Presseschau vom 17. Februar 2015 – Christine Wahl über "Artivism" und reales Eingreifen
Sobal keiner mehr im Mittelmeer ertrinkt
Sobal keiner mehr im Mittelmeer ertrinkt
17. Februar 2015. Im Tagesspiegel widmet sich Christine Wahl in einem Essay der Wirkung(slosigkeit) ästhetischer, symbolischer Akte auf die Realität.
Produktionsetat spenden
So dürfe sich kaum jemand "ernsthaft der Illusion hingeben, dass es über bloße moralische Selbstbestätigung hinausgeht, wenn weltoffene Schauspieler ebensolchen Theatergängern auf Anti-Pegida-Lesungen die Ringparabel aus 'Nathan der Weise' vortragen." Oder wenn "Je suis Charlie" auf die Website geschrieben werde.
Laut Wahl habe die Dramaturgin einer Inszenierung über Bürgerkriegsflüchtlinge am Theater Bremen vor Kurzem wie folgt geäußert: "Einfacher wäre es vielleicht gewesen, den gesamten Produktionsetat zu spenden und ein Pappschild auf die leere Bühne zu stellen, mit der Aufforderung, sich Gedanken über das eigene Verhältnis zum Thema zu machen." In letzter Zeit rege sich aber der Wille, reale Defizite nicht nur darzustellen, "sondern abzustellen". Theater "rafft sich auf von der darstellenden zur Eingreif-Kunst".

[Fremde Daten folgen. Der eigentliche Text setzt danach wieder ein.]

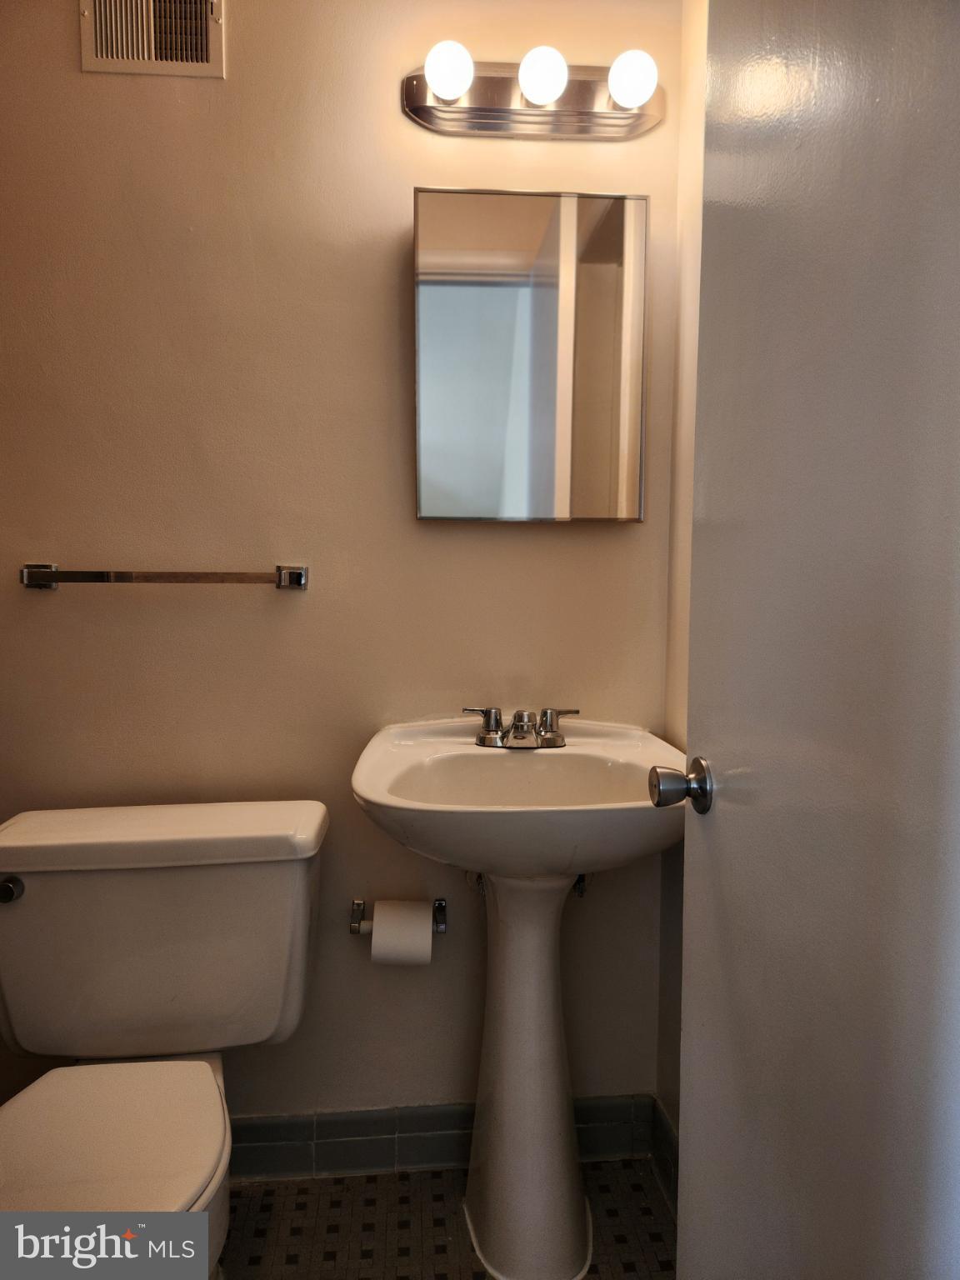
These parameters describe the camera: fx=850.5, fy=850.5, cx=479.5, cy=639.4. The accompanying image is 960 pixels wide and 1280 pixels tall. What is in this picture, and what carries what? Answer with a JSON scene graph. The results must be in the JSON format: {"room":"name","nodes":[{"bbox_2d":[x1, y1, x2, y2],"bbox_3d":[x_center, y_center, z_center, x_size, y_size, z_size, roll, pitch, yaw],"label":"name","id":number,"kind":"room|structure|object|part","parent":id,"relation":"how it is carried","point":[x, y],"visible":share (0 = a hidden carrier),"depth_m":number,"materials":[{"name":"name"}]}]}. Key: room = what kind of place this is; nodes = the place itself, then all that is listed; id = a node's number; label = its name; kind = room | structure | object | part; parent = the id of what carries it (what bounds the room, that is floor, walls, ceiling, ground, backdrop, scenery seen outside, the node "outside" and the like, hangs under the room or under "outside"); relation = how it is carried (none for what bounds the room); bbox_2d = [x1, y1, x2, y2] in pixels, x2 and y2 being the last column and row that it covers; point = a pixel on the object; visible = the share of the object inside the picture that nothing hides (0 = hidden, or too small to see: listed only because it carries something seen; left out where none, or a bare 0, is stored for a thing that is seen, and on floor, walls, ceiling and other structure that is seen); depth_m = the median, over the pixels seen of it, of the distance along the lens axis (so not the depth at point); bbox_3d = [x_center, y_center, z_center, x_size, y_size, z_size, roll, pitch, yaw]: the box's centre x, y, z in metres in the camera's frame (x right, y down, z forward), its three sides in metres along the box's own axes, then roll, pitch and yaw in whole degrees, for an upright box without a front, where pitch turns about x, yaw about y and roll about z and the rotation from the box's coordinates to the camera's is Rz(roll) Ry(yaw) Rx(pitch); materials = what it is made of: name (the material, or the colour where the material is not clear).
{"room":"bathroom","nodes":[
{"label":"bathroom","id":0,"kind":"room"},
{"bbox_2d":[0,0,681,1139],"bbox_3d":[-0.426,-0.157,1.665,1.721,2.442,0.108,0,5,-5],"label":"back wall","id":1,"kind":"structure","parent":0,"point":[64,22],"depth_m":1.60,"materials":[{"name":"beige paint"}]},
{"bbox_2d":[80,0,225,77],"bbox_3d":[-0.576,-1.100,1.495,0.229,0.201,0.015,0,5,-5],"label":"air vent","id":2,"kind":"object","parent":1,"relation":"attached to","point":[204,49],"visible":0.99,"depth_m":1.50,"materials":[{"name":"metal"}]},
{"bbox_2d":[20,562,309,589],"bbox_3d":[-0.577,-0.116,1.564,0.497,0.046,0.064,0,5,-5],"label":"towel bar","id":3,"kind":"object","parent":1,"relation":"attached to","point":[293,573],"visible":0.97,"depth_m":1.54,"materials":[{"name":"silver metal"}]},
{"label":"bracket","id":4,"kind":"part","parent":3,"relation":"part of","materials":[{"name":"silver metal"}]},
{"bbox_3d":[-0.350,-0.118,1.600,0.043,0.043,0.053,0,5,-5],"label":"bracket","id":5,"kind":"part","parent":3,"relation":"part of","materials":[{"name":"silver metal"}]},
{"bbox_2d":[350,895,445,934],"bbox_3d":[-0.155,0.530,1.628,0.182,0.048,0.072,0,5,-5],"label":"toilet paper holder","id":6,"kind":"object","parent":1,"relation":"attached to","point":[357,904],"visible":0.62,"depth_m":1.62,"materials":[{"name":"silver metal"}]},
{"bbox_2d":[370,899,433,966],"bbox_3d":[-0.147,0.550,1.601,0.102,0.107,0.093,0,5,-5],"label":"toilet paper roll","id":7,"kind":"object","parent":6,"relation":"hanging from","point":[428,937],"visible":0.93,"depth_m":1.56,"materials":[{"name":"white paper"}]},
{"bbox_2d":[228,1092,655,1183],"bbox_3d":[-0.328,1.005,1.690,1.346,0.118,0.014,0,5,-5],"label":"baseboard","id":8,"kind":"structure","parent":1,"relation":"attached to","point":[277,1138],"depth_m":1.70,"materials":[{"name":"tile"}]},
{"bbox_2d":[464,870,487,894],"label":"shutoff valve","id":9,"kind":"object","parent":1,"relation":"attached to","point":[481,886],"visible":0.32,"depth_m":1.68,"materials":[{"name":"silver metal"}]},
{"bbox_2d":[410,188,646,522],"bbox_3d":[0.091,-0.514,1.584,0.427,0.588,0.064,0,5,-5],"label":"medicine cabinet","id":10,"kind":"object","parent":1,"relation":"attached to","point":[497,294],"visible":0.99,"depth_m":1.55,"materials":[{"name":"mirror"}]},
{"bbox_2d":[400,48,664,139],"bbox_3d":[0.108,-0.985,1.503,0.503,0.116,0.145,0,5,-5],"label":"vanity light","id":11,"kind":"object","parent":1,"relation":"attached to","point":[470,111],"visible":0.91,"depth_m":1.53,"materials":[{"name":"silver metal"}]},
{"bbox_2d":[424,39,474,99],"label":"light bulb","id":12,"kind":"object","parent":11,"relation":"attached to","point":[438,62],"visible":0.97,"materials":[{"name":"white glass"}]},
{"bbox_2d":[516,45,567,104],"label":"light bulb","id":13,"kind":"object","parent":11,"relation":"attached to","point":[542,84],"visible":0.98,"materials":[{"name":"white glass"}]},
{"bbox_2d":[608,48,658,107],"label":"light bulb","id":14,"kind":"object","parent":11,"relation":"attached to","point":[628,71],"visible":0.96,"depth_m":1.47,"materials":[{"name":"white glass"}]},
{"bbox_2d":[572,872,587,896],"bbox_3d":[0.189,0.453,1.649,0.045,0.093,0.109,0,5,-5],"label":"shutoff valve","id":15,"kind":"object","parent":1,"relation":"attached to","point":[581,880],"visible":0.3,"depth_m":1.65,"materials":[{"name":"silver metal"}]},
{"bbox_2d":[218,1158,674,1279],"bbox_3d":[-0.342,1.197,0.682,1.959,0.084,2.245,0,5,-5],"label":"floor","id":16,"kind":"structure","parent":0,"point":[647,1208],"depth_m":1.56,"materials":[{"name":"tile"}]},
{"bbox_2d":[0,799,329,1275],"bbox_3d":[-0.518,0.716,1.243,0.555,0.770,0.803,0,5,-5],"label":"toilet","id":17,"kind":"object","parent":16,"relation":"on","point":[170,880],"visible":0.99,"depth_m":1.36,"materials":[{"name":"white ceramic"}]},
{"bbox_3d":[-0.789,0.415,1.419,0.052,0.037,0.034,0,5,-5],"label":"flush lever","id":18,"kind":"part","parent":17,"relation":"part of","materials":[{"name":"silver metal"}]},
{"bbox_3d":[-0.555,0.704,1.220,0.403,0.039,0.529,0,5,-5],"label":"toilet seat","id":19,"kind":"part","parent":17,"relation":"part of","materials":[{"name":"white plastic"}]},
{"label":"tank lid","id":20,"kind":"part","parent":17,"relation":"part of","materials":[{"name":"white ceramic"}]},
{"bbox_2d":[351,715,681,1279],"bbox_3d":[0.078,0.635,1.466,0.569,0.906,0.494,0,5,-5],"label":"pedestal sink","id":21,"kind":"object","parent":16,"relation":"on","point":[573,869],"visible":0.94,"depth_m":1.46,"materials":[{"name":"white ceramic"}]},
{"bbox_2d":[460,705,578,750],"bbox_3d":[0.079,0.163,1.552,0.219,0.072,0.123,0,5,-5],"label":"faucet","id":22,"kind":"object","parent":21,"relation":"on","point":[515,727],"visible":0.99,"depth_m":1.56,"materials":[{"name":"silver metal"}]},
{"bbox_3d":[-0.001,0.154,1.569,0.085,0.060,0.044,0,5,-5],"label":"handle","id":23,"kind":"part","parent":22,"relation":"part of","materials":[{"name":"silver metal"}]},
{"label":"spout","id":24,"kind":"part","parent":22,"relation":"part of","materials":[{"name":"silver metal"}]},
{"bbox_3d":[0.143,0.156,1.567,0.087,0.060,0.046,0,5,-5],"label":"handle","id":25,"kind":"part","parent":22,"relation":"part of","materials":[{"name":"silver metal"}]},
{"bbox_2d":[656,0,707,1159],"bbox_3d":[0.488,-0.104,1.004,0.109,2.461,1.404,0,5,-5],"label":"right wall","id":26,"kind":"structure","parent":0,"point":[673,678],"depth_m":1.61,"materials":[{"name":"beige paint"}]},
{"bbox_2d":[650,1096,678,1213],"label":"baseboard","id":27,"kind":"structure","parent":26,"relation":"attached to","point":[666,1125],"depth_m":1.66,"materials":[{"name":"tile"}]},
{"bbox_2d":[674,0,959,1279],"bbox_3d":[0.319,0.079,0.725,0.149,2.092,0.753,0,5,-5],"label":"door","id":28,"kind":"structure","parent":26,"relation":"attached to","point":[697,1092],"depth_m":0.74,"materials":[{"name":"paint"}]},
{"bbox_2d":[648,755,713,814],"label":"door knob","id":29,"kind":"object","parent":28,"relation":"attached to","point":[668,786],"visible":0.93,"depth_m":1.02,"materials":[{"name":"silver metal"}]}
]}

Widersprüche in Menschenwürde
Eine dieser Eingreif-Aktionen war der Europäische Mauerfall des Zentrums für Politische Schönheit. Ruch sei es dabei kaum darum gegangen, wie von vielen Kritiker angeführt, NVA-Trupppe mit Frontex gleichzusetzen. Vielmehr habe er eine Situation zur Veröffentlichung unserer Widersprüche geschaffen. "Wer, wie in der Reaktion auf den 'Ersten Europäischen Mauerfall' vielfach geschehen, beklagt, dass die 'Würde der Mauertoten' 'mit Füßen getreten' werde, provoziert automatisch die Frage, wie es um die Menschenwürde an Europas Grenzen steht."
Fazit zum "Artivism": "Sobald niemand mehr im Mittelmeer ertrinkt, können wir uns also getrost auf die Wiedererhöhung des 'Art'-Faktors stürzen. Dann nehmen Künstler gern auch wieder feinmotorischere Werkzeuge in die Hand."